READING PASSAGE
Finding Nemo [B -- Cuter and sappier and more traditional than what Pixar's done in the past, and with far fewer corner-of-your-eye sight gags. (Actually, I don't know if there are any). But it's hard to deny the emotional investment that nonetheless is there, and just because it's cuter, sappier, and more traditional than past Pixar doesn't mean that it's anything like non-Pixar Disney  features. Feels a bit self-conciously "eye-popping," but it sure fucking beats The Little Mermaid. If there's one thing animated films could really learn to avoid, it's over-extended-by-15-minute climaxes; but character-driven humor is always a major plus. Oh, who am I kidding with all my quibbling? I was riveted. (Preceded by a 1989 short entitled Knick Knack, which is pretty amazing for being purely visual storytelling, but isn't actually that funny. It gets a "B" too)].
 
Scooby Doo [B- -- Was astonished at my luck to catch this beginning on HBO since it had long stood even above My Big Fat Greek Wedding on my list of movies I'd never pay money to see that I most want to see. Anyway, for a late-night television offering, it's pretty entertaining -- a hodge-podge of (deliberately?) terrible acting, amusingly idiotic jokes (my favorite -- a sinister British millionaire calling Scooby "Scoobert"), kinda-neat-but-plastic-looking-and-impersonal set direction, and more evidence of the inherent crapiness of CGI (see also: trailer for Hulk). All I can say is that I'm glad I didn't see it in theaters, but from start to finish I thoroughly enjoyed it].

(Extracted page text data)
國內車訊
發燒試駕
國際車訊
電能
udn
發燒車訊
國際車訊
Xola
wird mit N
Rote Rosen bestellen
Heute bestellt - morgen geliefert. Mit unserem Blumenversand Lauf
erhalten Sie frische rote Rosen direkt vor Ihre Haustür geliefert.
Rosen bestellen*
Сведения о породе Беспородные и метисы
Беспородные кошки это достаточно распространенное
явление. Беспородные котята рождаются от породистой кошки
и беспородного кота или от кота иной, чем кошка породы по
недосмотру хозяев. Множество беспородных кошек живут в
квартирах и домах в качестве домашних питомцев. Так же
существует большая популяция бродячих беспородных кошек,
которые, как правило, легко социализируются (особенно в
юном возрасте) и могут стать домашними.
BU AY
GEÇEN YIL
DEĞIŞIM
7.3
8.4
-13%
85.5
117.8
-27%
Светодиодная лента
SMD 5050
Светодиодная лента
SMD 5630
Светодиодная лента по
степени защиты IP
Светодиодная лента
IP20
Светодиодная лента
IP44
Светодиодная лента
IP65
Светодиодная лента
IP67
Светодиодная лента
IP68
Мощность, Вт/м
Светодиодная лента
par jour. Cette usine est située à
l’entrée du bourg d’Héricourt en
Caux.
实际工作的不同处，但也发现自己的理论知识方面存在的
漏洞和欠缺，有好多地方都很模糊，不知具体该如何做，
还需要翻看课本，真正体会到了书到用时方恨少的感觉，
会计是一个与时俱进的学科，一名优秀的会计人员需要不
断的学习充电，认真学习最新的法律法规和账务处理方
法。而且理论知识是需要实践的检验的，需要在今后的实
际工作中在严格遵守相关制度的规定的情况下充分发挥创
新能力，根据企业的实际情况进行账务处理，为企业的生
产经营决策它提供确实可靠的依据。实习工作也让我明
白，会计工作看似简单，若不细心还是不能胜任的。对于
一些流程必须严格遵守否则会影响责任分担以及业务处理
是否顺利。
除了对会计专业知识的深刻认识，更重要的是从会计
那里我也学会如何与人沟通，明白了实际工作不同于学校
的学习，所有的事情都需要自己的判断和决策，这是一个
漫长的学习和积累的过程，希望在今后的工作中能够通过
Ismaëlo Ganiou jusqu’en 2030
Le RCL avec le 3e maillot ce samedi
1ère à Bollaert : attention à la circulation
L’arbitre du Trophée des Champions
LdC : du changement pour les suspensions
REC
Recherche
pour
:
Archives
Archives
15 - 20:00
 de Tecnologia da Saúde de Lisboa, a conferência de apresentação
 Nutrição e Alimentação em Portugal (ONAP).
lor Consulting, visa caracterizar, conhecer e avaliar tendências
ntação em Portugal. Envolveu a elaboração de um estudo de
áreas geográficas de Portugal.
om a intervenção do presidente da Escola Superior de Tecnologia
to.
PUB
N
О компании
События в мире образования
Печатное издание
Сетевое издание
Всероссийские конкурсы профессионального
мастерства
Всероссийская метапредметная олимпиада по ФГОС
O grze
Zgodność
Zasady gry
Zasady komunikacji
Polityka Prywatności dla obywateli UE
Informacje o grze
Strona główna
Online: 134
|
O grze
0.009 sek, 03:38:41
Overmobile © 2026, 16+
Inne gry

ACTIVITIES
[a] In the movie reviews, what grade does the 1989 short Knick Knack receive?
[b] Please summarize the movie reviews in two sentences.
[c] Turn the paragraph of the movie reviews that begins "Scooby Doo [B-" into a bulleted list that keeps its main points.

EXPECTED RESULTS
[a] A "B."

[b] Finding Nemo gets a B: it is cuter, sappier, and more traditional than earlier Pixar work, but it carries real emotional investment and character-driven humor, and the reviewer was riveted. Scooby Doo gets a B-: caught on HBO, it is a pretty entertaining late-night offering full of terrible acting and amusingly idiotic jokes, which the reviewer thoroughly enjoyed while feeling glad not to have seen it in theaters.

[c]
- Grade: B-
- The reviewer was lucky to catch it as it began on HBO. It had long ranked even above My Big Fat Greek Wedding on the reviewer's list of movies they would never pay to see but most wanted to see.
- It is pretty entertaining as a late-night television offering.
- It mixes (possibly deliberate) terrible acting and amusingly idiotic jokes. The favorite is a sinister British millionaire calling Scooby "Scoobert."
- Its set direction is kinda neat but plastic-looking and impersonal.
- Its CGI is more evidence of the inherent crapiness of CGI (see also the Hulk trailer).
- The reviewer is glad not to have seen it in theaters but thoroughly enjoyed it from start to finish.